Archive | 2019
On the Role of Hub and Orphan Genes in the Diagnosis of Breast Invasive Carcinoma
Abstract
Network information is gaining importance in the generation of predictive models in cancer genomics, with the premise that prior biological knowledge offers the models interpretability and reproducibility, an invaluable contribution in precision medicine. This work evaluates the usefulness of accounting for gene network information provided by the data correlation structure and external STRING information in the classification of Breast Invasive Carcinoma (BRCA) RNA-Seq data from The Cancer Genome Atlas (TCGA) into tumor and normal tissue, by sparse logistic regression (SLR). Within the correlation-based approaches, two directions were investigated: first, imposing smaller penalties on hub genes, i.e., highly connected genes in the network (hubSLR); second, favouring the selection of orphan or weakly correlated genes (orphanSLR). Without loss of predictive ability, a considerable overlap between the genes selected by the methods was achieved, with fewer genes exclusively selected by each method.

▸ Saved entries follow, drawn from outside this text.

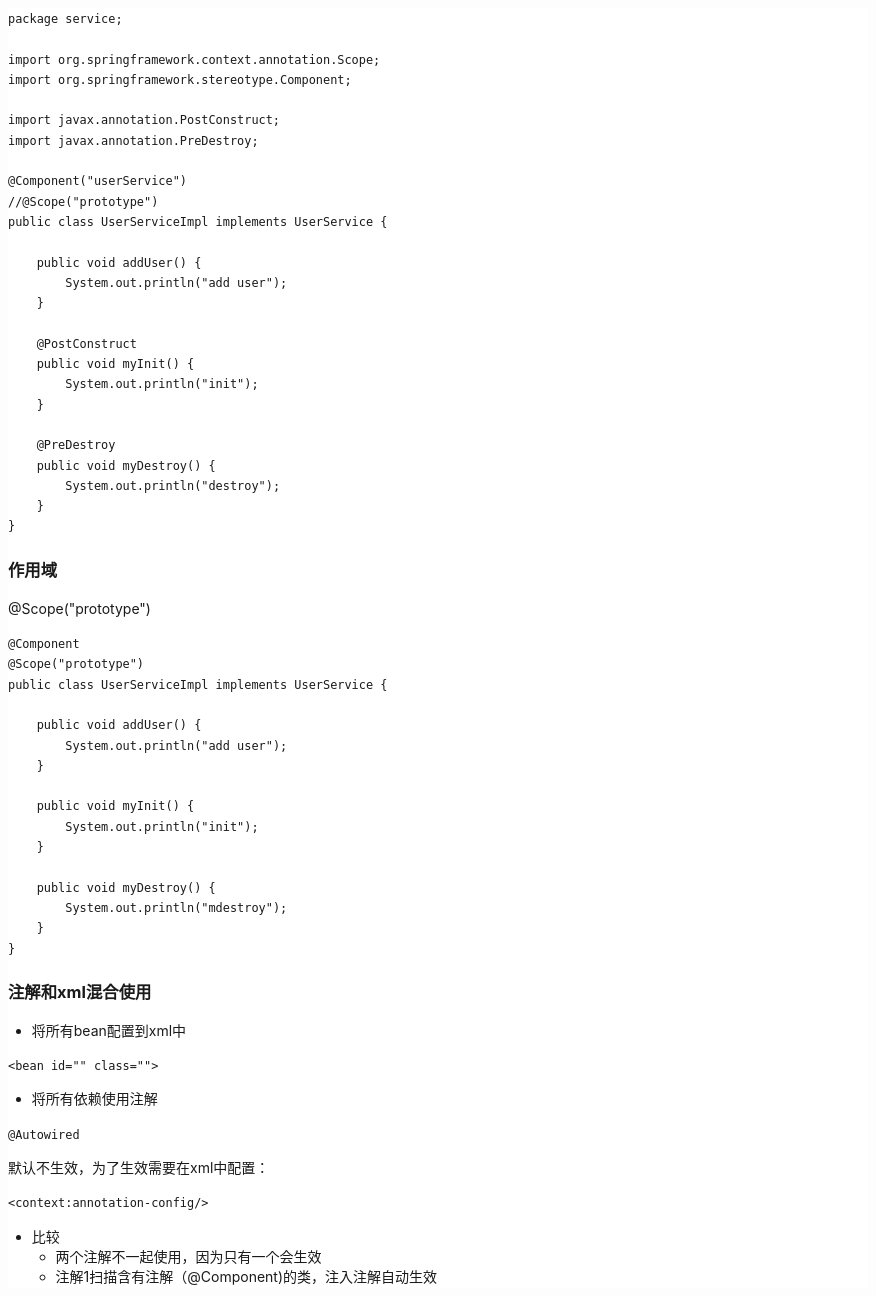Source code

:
 ```
package service;

import org.springframework.context.annotation.Scope;
import org.springframework.stereotype.Component;

import javax.annotation.PostConstruct;
import javax.annotation.PreDestroy;

@Component("userService")
//@Scope("prototype")
public class UserServiceImpl implements UserService {

    public void addUser() {
        System.out.println("add user");
    }

    @PostConstruct
    public void myInit() {
        System.out.println("init");
    }

    @PreDestroy
    public void myDestroy() {
        System.out.println("destroy");
    }
}
```

### 作用域
@Scope("prototype")
```
@Component
@Scope("prototype")
public class UserServiceImpl implements UserService {

    public void addUser() {
        System.out.println("add user");
    }

    public void myInit() {
        System.out.println("init");
    }

    public void myDestroy() {
        System.out.println("mdestroy");
    }
}
```
### 注解和xml混合使用
- 将所有bean配置到xml中
```
<bean id="" class="">
```
- 将所有依赖使用注解
```
@Autowired
```
默认不生效，为了生效需要在xml中配置：
```
<context:annotation-config/>
```
- 比较
  - 两个注解不一起使用，因为只有一个会生效
  - 注解1扫描含有注解（@Component)的类，注入注解自动生效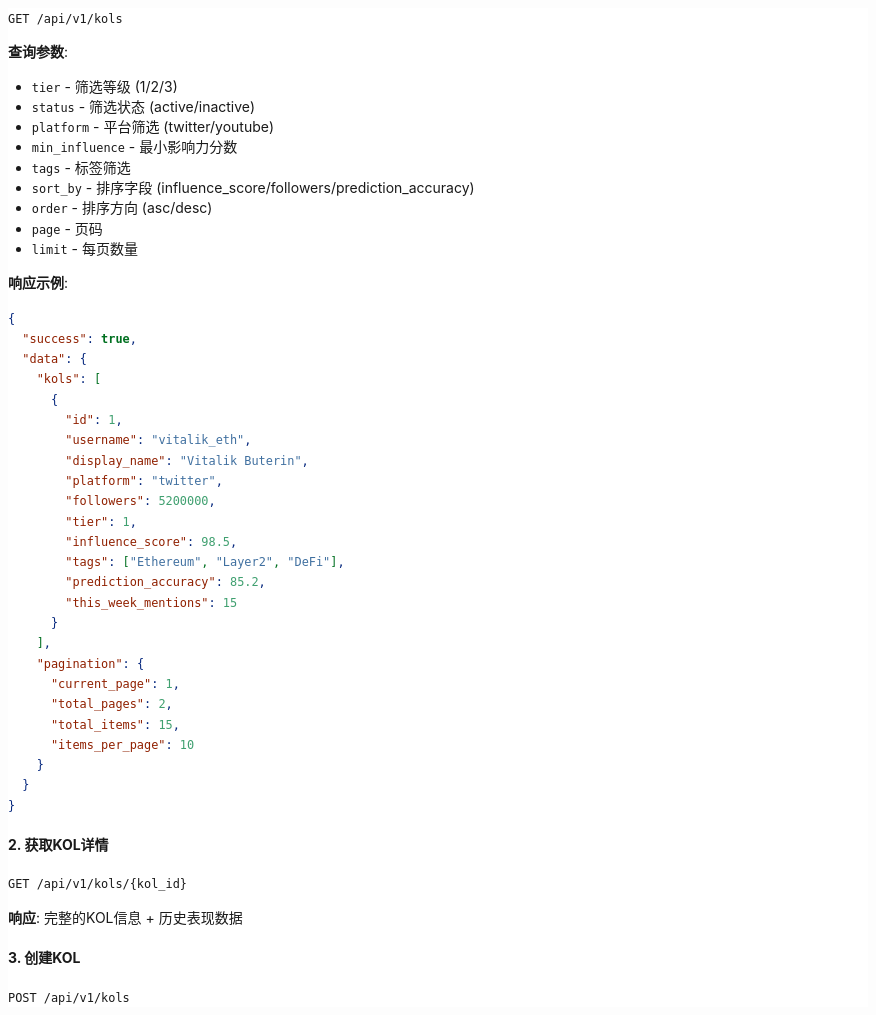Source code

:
 ```http
GET /api/v1/kols
```

**查询参数**:
- `tier` - 筛选等级 (1/2/3)
- `status` - 筛选状态 (active/inactive)
- `platform` - 平台筛选 (twitter/youtube)
- `min_influence` - 最小影响力分数
- `tags` - 标签筛选
- `sort_by` - 排序字段 (influence_score/followers/prediction_accuracy)
- `order` - 排序方向 (asc/desc)
- `page` - 页码
- `limit` - 每页数量

**响应示例**:
```json
{
  "success": true,
  "data": {
    "kols": [
      {
        "id": 1,
        "username": "vitalik_eth",
        "display_name": "Vitalik Buterin",
        "platform": "twitter",
        "followers": 5200000,
        "tier": 1,
        "influence_score": 98.5,
        "tags": ["Ethereum", "Layer2", "DeFi"],
        "prediction_accuracy": 85.2,
        "this_week_mentions": 15
      }
    ],
    "pagination": {
      "current_page": 1,
      "total_pages": 2,
      "total_items": 15,
      "items_per_page": 10
    }
  }
}
```

#### 2. 获取KOL详情

```http
GET /api/v1/kols/{kol_id}
```

**响应**: 完整的KOL信息 + 历史表现数据

#### 3. 创建KOL

```http
POST /api/v1/kols
```
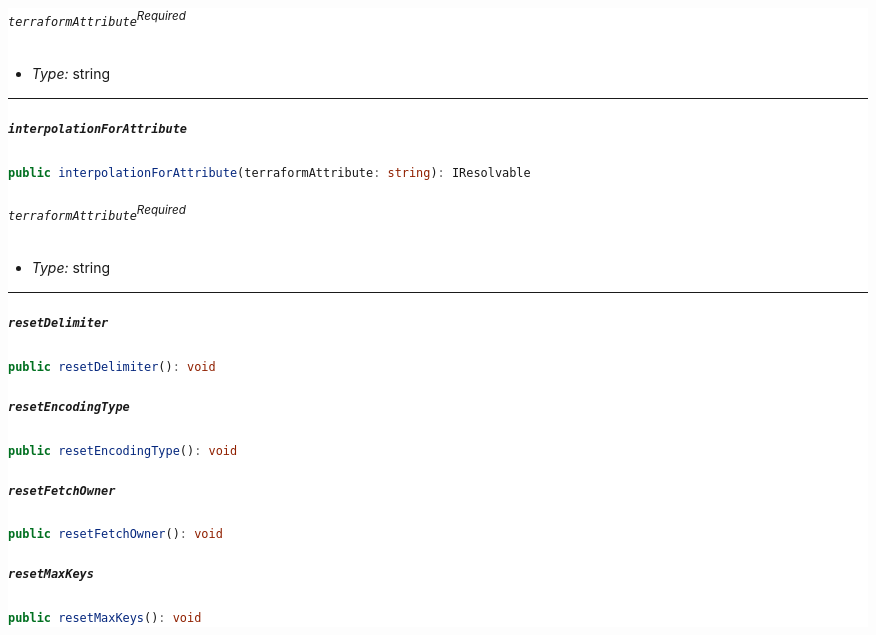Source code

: ###### `terraformAttribute`<sup>Required</sup> <a name="terraformAttribute" id="@cdktf/provider-ionoscloud.dataIonoscloudS3Objects.DataIonoscloudS3Objects.getStringMapAttribute.parameter.terraformAttribute"></a>

- *Type:* string

---

##### `interpolationForAttribute` <a name="interpolationForAttribute" id="@cdktf/provider-ionoscloud.dataIonoscloudS3Objects.DataIonoscloudS3Objects.interpolationForAttribute"></a>

```typescript
public interpolationForAttribute(terraformAttribute: string): IResolvable
```

###### `terraformAttribute`<sup>Required</sup> <a name="terraformAttribute" id="@cdktf/provider-ionoscloud.dataIonoscloudS3Objects.DataIonoscloudS3Objects.interpolationForAttribute.parameter.terraformAttribute"></a>

- *Type:* string

---

##### `resetDelimiter` <a name="resetDelimiter" id="@cdktf/provider-ionoscloud.dataIonoscloudS3Objects.DataIonoscloudS3Objects.resetDelimiter"></a>

```typescript
public resetDelimiter(): void
```

##### `resetEncodingType` <a name="resetEncodingType" id="@cdktf/provider-ionoscloud.dataIonoscloudS3Objects.DataIonoscloudS3Objects.resetEncodingType"></a>

```typescript
public resetEncodingType(): void
```

##### `resetFetchOwner` <a name="resetFetchOwner" id="@cdktf/provider-ionoscloud.dataIonoscloudS3Objects.DataIonoscloudS3Objects.resetFetchOwner"></a>

```typescript
public resetFetchOwner(): void
```

##### `resetMaxKeys` <a name="resetMaxKeys" id="@cdktf/provider-ionoscloud.dataIonoscloudS3Objects.DataIonoscloudS3Objects.resetMaxKeys"></a>

```typescript
public resetMaxKeys(): void
```
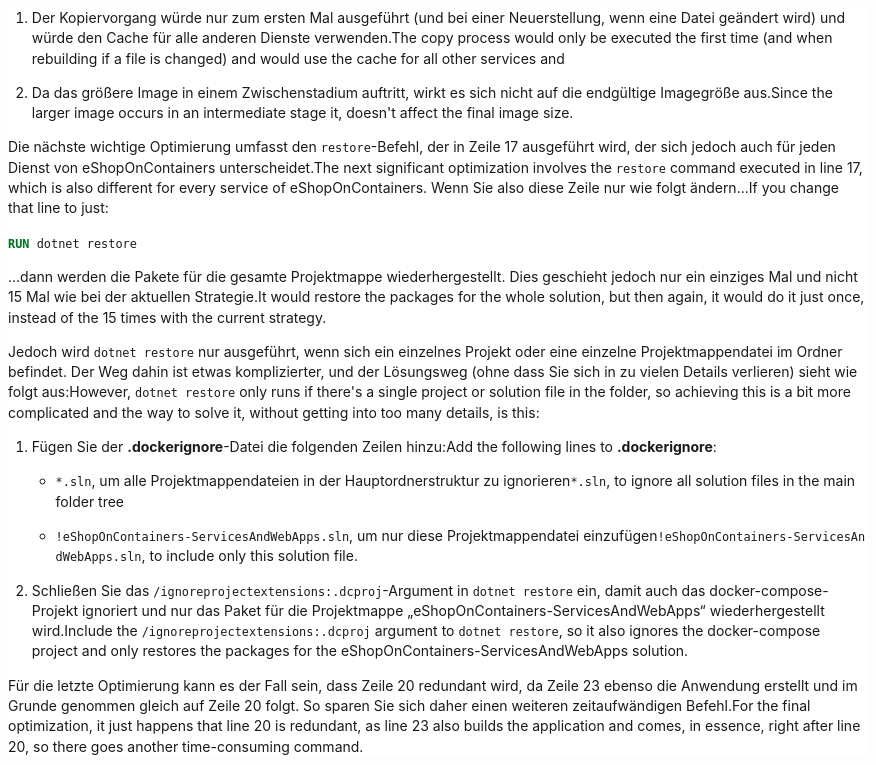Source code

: 1. <span data-ttu-id="dff01-241">Der Kopiervorgang würde nur zum ersten Mal ausgeführt (und bei einer Neuerstellung, wenn eine Datei geändert wird) und würde den Cache für alle anderen Dienste verwenden.</span><span class="sxs-lookup"><span data-stu-id="dff01-241">The copy process would only be executed the first time (and when rebuilding if a file is changed) and would use the cache for all other services and</span></span>

2. <span data-ttu-id="dff01-242">Da das größere Image in einem Zwischenstadium auftritt, wirkt es sich nicht auf die endgültige Imagegröße aus.</span><span class="sxs-lookup"><span data-stu-id="dff01-242">Since the larger image occurs in an intermediate stage it, doesn't affect the final image size.</span></span>

<span data-ttu-id="dff01-243">Die nächste wichtige Optimierung umfasst den `restore`-Befehl, der in Zeile 17 ausgeführt wird, der sich jedoch auch für jeden Dienst von eShopOnContainers unterscheidet.</span><span class="sxs-lookup"><span data-stu-id="dff01-243">The next significant optimization involves the `restore` command executed in line 17, which is also different for every service of eShopOnContainers.</span></span> <span data-ttu-id="dff01-244">Wenn Sie also diese Zeile nur wie folgt ändern...</span><span class="sxs-lookup"><span data-stu-id="dff01-244">If you change that line to just:</span></span>

```Dockerfile
RUN dotnet restore
```

<span data-ttu-id="dff01-245">...dann werden die Pakete für die gesamte Projektmappe wiederhergestellt. Dies geschieht jedoch nur ein einziges Mal und nicht 15 Mal wie bei der aktuellen Strategie.</span><span class="sxs-lookup"><span data-stu-id="dff01-245">It would restore the packages for the whole solution, but then again, it would do it just once, instead of the 15 times with the current strategy.</span></span>

<span data-ttu-id="dff01-246">Jedoch wird `dotnet restore` nur ausgeführt, wenn sich ein einzelnes Projekt oder eine einzelne Projektmappendatei im Ordner befindet. Der Weg dahin ist etwas komplizierter, und der Lösungsweg (ohne dass Sie sich in zu vielen Details verlieren) sieht wie folgt aus:</span><span class="sxs-lookup"><span data-stu-id="dff01-246">However, `dotnet restore` only runs if there's a single project or solution file in the folder, so achieving this is a bit more complicated and the way to solve it, without getting into too many details, is this:</span></span>

1. <span data-ttu-id="dff01-247">Fügen Sie der **.dockerignore**-Datei die folgenden Zeilen hinzu:</span><span class="sxs-lookup"><span data-stu-id="dff01-247">Add the following lines to **.dockerignore**:</span></span>

   - <span data-ttu-id="dff01-248">`*.sln`, um alle Projektmappendateien in der Hauptordnerstruktur zu ignorieren</span><span class="sxs-lookup"><span data-stu-id="dff01-248">`*.sln`, to ignore all solution files in the main folder tree</span></span>

   - <span data-ttu-id="dff01-249">`!eShopOnContainers-ServicesAndWebApps.sln`, um nur diese Projektmappendatei einzufügen</span><span class="sxs-lookup"><span data-stu-id="dff01-249">`!eShopOnContainers-ServicesAndWebApps.sln`, to include only this solution file.</span></span>

2. <span data-ttu-id="dff01-250">Schließen Sie das `/ignoreprojectextensions:.dcproj`-Argument in `dotnet restore` ein, damit auch das docker-compose-Projekt ignoriert und nur das Paket für die Projektmappe „eShopOnContainers-ServicesAndWebApps“ wiederhergestellt wird.</span><span class="sxs-lookup"><span data-stu-id="dff01-250">Include the `/ignoreprojectextensions:.dcproj` argument to `dotnet restore`, so it also ignores the docker-compose project and only restores the packages for the eShopOnContainers-ServicesAndWebApps solution.</span></span>

<span data-ttu-id="dff01-251">Für die letzte Optimierung kann es der Fall sein, dass Zeile 20 redundant wird, da Zeile 23 ebenso die Anwendung erstellt und im Grunde genommen gleich auf Zeile 20 folgt. So sparen Sie sich daher einen weiteren zeitaufwändigen Befehl.</span><span class="sxs-lookup"><span data-stu-id="dff01-251">For the final optimization, it just happens that line 20 is redundant, as line 23 also builds the application and comes, in essence, right after line 20, so there goes another time-consuming command.</span></span>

Besides a consensus list of genes, the complementarity offered by sets of genes exclusively selected by each model based on different network information shall be regarded as a means to enhance biological interpretability, drawing attention to genes with a known role in the network, either hubs, orphans or highly connected genes in protein-protein interaction networks. This represents a major advantage over non network-based methods, enabling the disclosure of the relevance of known gene subnetworks in the disease under study, while boosting biomarker discovery and precision medicine.